Endocrine Abstracts

Hypophosphataemic rickets with hypercalciuria (HHRH) is a rare autosomal-recessive condition, typically reported in consanguineous families. Milder forms, with less significant hypophosphataemia, present with hypercalciuria and nephrolithiasis, without bone disease and may be underdiagnosed. The underlying pathophysiology is due to mutations in the SLC34A3 gene, which encodes a sodium-phosphate transporter in the proximal renal tubules. Our patient, a 13-year-old Caucasian girl from a non-consanguineous family, presented with a history of intermittent loin pain, haematuria and passage of a kidney stone.
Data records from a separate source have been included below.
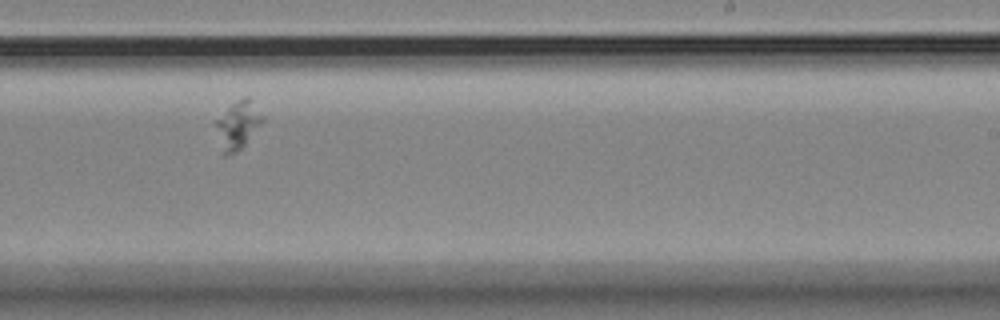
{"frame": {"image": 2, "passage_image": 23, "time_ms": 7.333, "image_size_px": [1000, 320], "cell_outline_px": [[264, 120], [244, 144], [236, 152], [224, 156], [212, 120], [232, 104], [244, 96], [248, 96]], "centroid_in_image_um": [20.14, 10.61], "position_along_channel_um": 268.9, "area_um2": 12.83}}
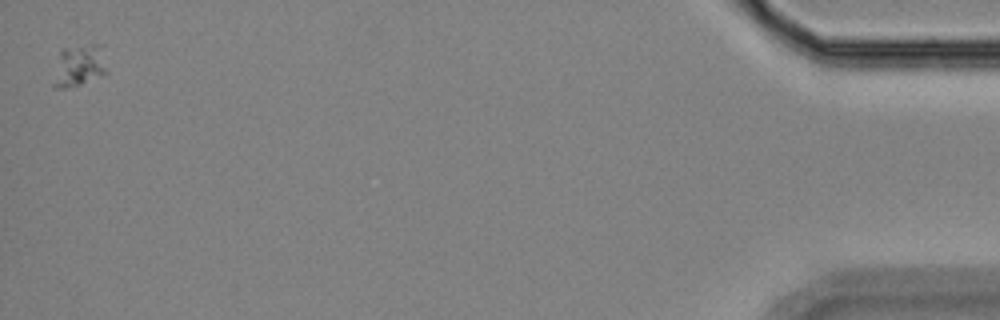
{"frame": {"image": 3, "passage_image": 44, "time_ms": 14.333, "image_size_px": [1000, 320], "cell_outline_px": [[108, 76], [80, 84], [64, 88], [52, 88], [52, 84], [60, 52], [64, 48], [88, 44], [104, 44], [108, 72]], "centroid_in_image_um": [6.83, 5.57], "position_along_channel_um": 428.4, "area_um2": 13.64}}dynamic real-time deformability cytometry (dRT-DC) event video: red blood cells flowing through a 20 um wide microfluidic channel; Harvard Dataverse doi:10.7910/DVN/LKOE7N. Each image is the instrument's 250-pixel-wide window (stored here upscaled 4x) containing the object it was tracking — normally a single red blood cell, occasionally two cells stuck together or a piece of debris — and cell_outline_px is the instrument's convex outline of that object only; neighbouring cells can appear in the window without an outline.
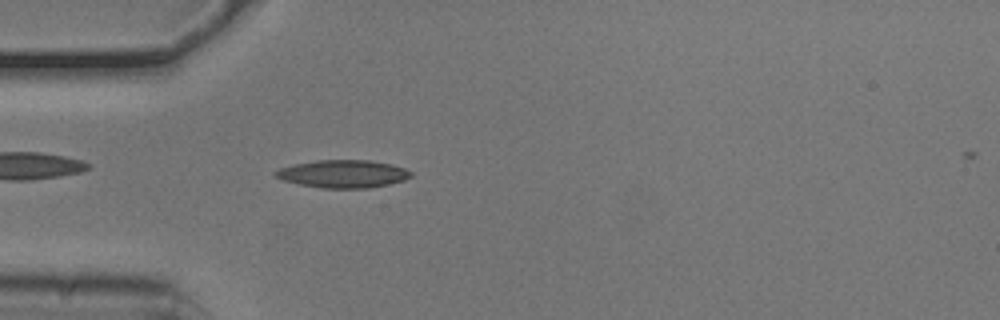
{"species": "common noctule bat (a hibernating species)", "species_latin": "Nyctalus noctula", "temperature_condition": "cold", "stored_images_in_passage": 44, "camera_frame_rate_fps": 3000, "um_per_image_px": 0.085, "animal": {"sex": "male", "body_mass_g": 20.5, "forearm_length_mm": 52.5}, "frame": {"image": 1, "passage_image": 5, "time_ms": 1.333, "image_size_px": [1000, 320], "cell_outline_px": [[412, 176], [404, 180], [388, 184], [368, 188], [324, 188], [300, 184], [284, 180], [276, 176], [272, 172], [280, 168], [296, 164], [316, 160], [372, 160], [392, 164], [404, 168], [412, 172]], "centroid_in_image_um": [29.19, 14.77], "position_along_channel_um": 55.8, "area_um2": 21.79}}
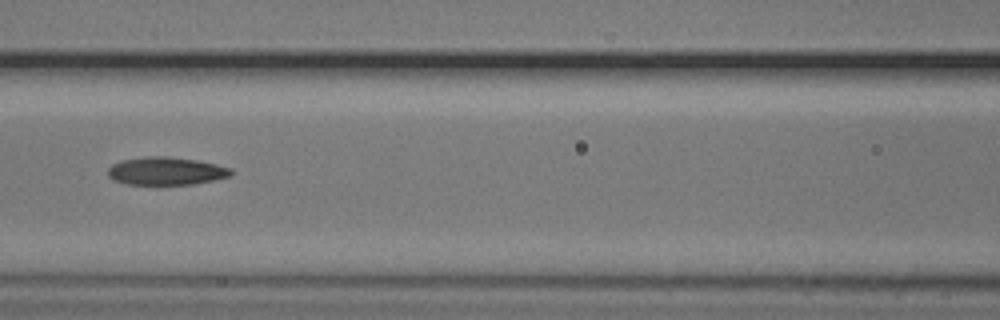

Ultrasound showed a right-sided renal calculus with bilateral nephrocalcinosis. She did not have clinical features of osteomalacia. Urine biochemistry showed hypercalciuria (0.2 mmol/kg per day (normal <0.1)) and hyperphosphaturia (TmP/GFR 0.59 mmol/l (0.93–1.71)), with hypophosphataemia 0.78 mmol/l (0.95–1.5), suppressed serum parathyroid hormone (9 pg/ml (15–65)) and elevated serum 1,25-dihydroxyvitamin D 109 pg/ml (20–50). Genetic studies found a heterozygous missense mutation c.413C>T (an extremely rare but known SNP) and a homozygous inframe deletion c.1576_1578delCTC. Parental DNA analysis found mother is heterozygous for both the missense mutation c.413C>T and the inframe deletion c.1576_1578delCTC, but no evidence of any mutation in her father. Treatment of the patient with oral phosphate supplements (introduced in incremental doses to prevent side-effects) has reduced urinary calcium excretion to 0.096 mmol/kg per day, with no further episodes of renal calculi. HHRH has only been described in a large Bedouin kindred and a few other sporadic cases worldwide. It is underdiagnosed and requires treatment with oral phosphate supplementation alone, without Vitamin D supplementation, which will worsen the condition. Treatment prevents renal calculi and allows normal bone development and growth.